Steven Bradbury, a former George W. Bush administration official who authored legal memos authorizing “enhanced interrogation techniques” that have been regarded as torture, has been nominated to be General Counsel of Transportation.
Bradbury, who is a litigation partner at Dechert LLP in Washington, D.C., was spotted at the White House in March.
In May 2005, Bradbury wrote three memos, including one that authorized the use of 13 different techniques to use against high value detainees, which included dietary manipulation, facial slap or insult slap, cramped confinement, water dousing and waterboarding. The memos later became known as the “torture memos.”
During Bush’s presidency, Bradbury was acting Assistant Attorney General from 2005 to 2007, and also headed the Office of Legal Counsel at the U.S. Department of Justice from 2005 to 2009.
He was nominated for assistant attorney general — but was blocked in the Senate because of the 2005 memo. The nomination became the crux of a battle between Senate Democrats and the Bush administration: “In December, Reid offered to confirm 84 stalled administration nominees in exchange for the withdrawal of Bradbury’s nomination, but the White House declined, according to Reid.”
Bradbury was one of three principal authors (along with John Yoo and Jay Bybee) of different memos defending the use of those interrogation techniques, a legal question that arose after Sept. 11 and continued during the wars in Afghanistan and Iraq.
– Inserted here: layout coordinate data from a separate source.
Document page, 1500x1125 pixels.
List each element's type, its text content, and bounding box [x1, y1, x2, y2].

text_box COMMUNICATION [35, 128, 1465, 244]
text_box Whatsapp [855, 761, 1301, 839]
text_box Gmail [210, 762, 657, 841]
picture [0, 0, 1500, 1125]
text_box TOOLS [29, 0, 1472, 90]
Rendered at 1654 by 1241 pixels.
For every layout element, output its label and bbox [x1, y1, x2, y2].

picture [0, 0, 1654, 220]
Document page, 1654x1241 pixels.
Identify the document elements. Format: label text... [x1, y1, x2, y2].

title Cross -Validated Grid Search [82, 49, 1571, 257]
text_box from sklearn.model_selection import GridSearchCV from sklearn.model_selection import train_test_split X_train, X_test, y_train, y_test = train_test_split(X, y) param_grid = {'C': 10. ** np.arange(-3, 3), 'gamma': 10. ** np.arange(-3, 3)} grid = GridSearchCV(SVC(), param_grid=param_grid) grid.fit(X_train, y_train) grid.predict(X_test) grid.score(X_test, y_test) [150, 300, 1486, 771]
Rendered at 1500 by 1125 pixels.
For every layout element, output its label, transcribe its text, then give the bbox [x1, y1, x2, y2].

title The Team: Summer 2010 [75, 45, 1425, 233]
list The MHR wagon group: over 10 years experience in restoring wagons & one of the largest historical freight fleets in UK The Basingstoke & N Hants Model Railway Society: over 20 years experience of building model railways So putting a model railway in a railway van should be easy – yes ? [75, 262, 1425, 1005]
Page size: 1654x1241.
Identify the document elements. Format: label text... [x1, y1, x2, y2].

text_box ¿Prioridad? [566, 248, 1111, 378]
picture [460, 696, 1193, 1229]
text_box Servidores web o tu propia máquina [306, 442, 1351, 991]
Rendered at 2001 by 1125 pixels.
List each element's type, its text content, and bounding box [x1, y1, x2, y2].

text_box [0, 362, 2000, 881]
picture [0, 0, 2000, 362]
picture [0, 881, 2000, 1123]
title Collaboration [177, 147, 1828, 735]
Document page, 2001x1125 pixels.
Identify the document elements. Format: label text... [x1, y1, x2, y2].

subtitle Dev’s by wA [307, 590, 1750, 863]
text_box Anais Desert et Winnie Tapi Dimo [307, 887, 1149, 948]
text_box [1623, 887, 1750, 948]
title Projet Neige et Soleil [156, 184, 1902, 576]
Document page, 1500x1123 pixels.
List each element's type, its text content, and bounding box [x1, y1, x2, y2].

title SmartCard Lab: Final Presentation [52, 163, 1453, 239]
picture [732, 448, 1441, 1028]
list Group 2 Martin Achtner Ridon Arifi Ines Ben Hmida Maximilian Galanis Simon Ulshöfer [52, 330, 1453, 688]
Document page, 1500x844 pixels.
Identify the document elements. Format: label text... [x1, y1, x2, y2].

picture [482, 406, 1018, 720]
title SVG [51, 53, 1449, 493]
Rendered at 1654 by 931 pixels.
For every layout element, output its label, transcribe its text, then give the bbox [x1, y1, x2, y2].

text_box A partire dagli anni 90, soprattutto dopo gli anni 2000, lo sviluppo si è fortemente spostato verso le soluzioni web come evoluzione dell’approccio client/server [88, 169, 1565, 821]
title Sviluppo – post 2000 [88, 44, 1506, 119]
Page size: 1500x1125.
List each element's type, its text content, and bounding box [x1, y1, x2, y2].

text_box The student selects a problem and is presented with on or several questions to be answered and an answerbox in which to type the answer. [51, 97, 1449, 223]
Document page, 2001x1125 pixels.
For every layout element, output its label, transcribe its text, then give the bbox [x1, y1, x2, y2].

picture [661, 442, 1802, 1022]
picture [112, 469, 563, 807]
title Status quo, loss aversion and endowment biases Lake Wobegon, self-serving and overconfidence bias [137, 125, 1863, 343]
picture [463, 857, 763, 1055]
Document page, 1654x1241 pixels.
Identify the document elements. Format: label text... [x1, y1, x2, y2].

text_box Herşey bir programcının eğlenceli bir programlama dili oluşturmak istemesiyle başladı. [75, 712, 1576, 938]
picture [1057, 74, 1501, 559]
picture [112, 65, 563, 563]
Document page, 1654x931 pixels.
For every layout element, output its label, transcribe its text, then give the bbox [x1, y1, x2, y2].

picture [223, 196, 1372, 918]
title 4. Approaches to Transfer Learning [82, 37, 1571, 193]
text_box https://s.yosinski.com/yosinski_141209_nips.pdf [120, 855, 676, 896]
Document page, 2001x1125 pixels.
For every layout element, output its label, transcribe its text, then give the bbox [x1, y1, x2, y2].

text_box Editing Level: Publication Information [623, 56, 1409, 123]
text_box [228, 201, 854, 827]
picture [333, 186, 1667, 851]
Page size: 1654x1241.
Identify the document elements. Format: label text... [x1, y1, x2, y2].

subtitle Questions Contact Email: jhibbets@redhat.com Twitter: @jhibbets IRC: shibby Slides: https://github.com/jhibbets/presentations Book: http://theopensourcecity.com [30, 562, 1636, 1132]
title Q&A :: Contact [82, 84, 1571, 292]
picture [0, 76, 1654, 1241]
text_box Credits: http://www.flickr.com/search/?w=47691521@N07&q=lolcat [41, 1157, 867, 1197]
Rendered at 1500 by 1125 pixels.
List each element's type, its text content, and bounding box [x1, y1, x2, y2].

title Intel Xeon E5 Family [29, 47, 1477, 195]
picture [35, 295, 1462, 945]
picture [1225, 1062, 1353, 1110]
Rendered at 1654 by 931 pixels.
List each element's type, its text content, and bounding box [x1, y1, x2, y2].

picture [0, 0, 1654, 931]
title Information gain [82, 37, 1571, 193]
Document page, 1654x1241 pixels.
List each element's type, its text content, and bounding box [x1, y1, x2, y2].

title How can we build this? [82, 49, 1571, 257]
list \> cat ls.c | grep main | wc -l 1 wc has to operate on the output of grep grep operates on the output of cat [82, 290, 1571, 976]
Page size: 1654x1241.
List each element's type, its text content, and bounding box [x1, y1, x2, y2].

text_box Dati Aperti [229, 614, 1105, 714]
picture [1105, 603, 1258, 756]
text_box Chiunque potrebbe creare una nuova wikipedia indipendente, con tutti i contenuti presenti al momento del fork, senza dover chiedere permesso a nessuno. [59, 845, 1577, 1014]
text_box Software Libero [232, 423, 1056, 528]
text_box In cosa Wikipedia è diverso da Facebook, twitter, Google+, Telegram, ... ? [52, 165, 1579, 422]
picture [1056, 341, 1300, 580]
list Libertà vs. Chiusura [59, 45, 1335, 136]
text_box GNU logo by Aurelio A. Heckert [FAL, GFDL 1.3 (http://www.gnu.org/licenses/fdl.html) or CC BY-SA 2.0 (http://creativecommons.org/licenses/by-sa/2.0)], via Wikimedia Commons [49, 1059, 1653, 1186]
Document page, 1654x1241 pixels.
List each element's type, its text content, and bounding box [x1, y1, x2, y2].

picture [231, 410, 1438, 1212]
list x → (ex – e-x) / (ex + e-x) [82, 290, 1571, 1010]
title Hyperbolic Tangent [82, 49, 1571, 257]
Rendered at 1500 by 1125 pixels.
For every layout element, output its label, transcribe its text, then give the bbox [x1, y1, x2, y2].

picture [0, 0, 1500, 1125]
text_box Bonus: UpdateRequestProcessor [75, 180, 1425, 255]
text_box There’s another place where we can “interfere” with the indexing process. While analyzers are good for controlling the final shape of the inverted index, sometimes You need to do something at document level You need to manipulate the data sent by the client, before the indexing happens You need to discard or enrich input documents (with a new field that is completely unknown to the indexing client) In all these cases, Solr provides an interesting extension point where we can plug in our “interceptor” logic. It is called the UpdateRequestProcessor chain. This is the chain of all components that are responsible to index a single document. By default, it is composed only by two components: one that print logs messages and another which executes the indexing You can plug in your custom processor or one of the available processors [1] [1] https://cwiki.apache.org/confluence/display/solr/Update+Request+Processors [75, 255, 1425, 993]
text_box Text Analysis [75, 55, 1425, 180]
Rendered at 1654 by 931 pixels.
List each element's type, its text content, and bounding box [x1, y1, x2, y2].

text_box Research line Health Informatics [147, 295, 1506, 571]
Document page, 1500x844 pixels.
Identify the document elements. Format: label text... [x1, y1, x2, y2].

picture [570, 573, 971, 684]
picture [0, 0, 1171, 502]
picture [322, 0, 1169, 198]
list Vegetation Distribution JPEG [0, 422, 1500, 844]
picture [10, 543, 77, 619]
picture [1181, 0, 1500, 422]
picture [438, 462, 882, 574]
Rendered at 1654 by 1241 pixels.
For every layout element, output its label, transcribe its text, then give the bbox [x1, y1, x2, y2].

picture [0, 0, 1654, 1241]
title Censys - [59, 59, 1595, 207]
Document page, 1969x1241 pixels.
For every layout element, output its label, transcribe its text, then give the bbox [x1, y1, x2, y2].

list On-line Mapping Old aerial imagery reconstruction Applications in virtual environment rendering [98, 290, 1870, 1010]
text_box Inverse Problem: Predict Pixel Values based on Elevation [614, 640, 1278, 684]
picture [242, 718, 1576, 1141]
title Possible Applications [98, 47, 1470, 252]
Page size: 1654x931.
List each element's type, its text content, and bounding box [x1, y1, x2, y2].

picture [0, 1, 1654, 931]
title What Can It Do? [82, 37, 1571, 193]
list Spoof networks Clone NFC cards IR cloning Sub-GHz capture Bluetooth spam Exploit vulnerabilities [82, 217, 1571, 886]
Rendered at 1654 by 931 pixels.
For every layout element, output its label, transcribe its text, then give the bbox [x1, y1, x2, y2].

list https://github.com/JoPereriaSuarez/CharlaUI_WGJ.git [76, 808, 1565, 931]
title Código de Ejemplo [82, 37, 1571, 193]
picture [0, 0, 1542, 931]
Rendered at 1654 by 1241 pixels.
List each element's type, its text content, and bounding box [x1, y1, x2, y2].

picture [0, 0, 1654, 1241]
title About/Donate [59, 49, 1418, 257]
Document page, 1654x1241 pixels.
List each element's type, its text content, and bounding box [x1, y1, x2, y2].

The Trump administration announcement about Bradbury described his time in the Bush administration: “From 2005 to 2009, Mr. Bradbury headed the Office of Legal Counsel at the U.S. Department of Justice, where he advised the executive branch on a wide range of constitutional and statutory questions, and where he received the Edmund J. Randolph Award and the Secretary of Defense Medal for Outstanding Public Service, among other awards.”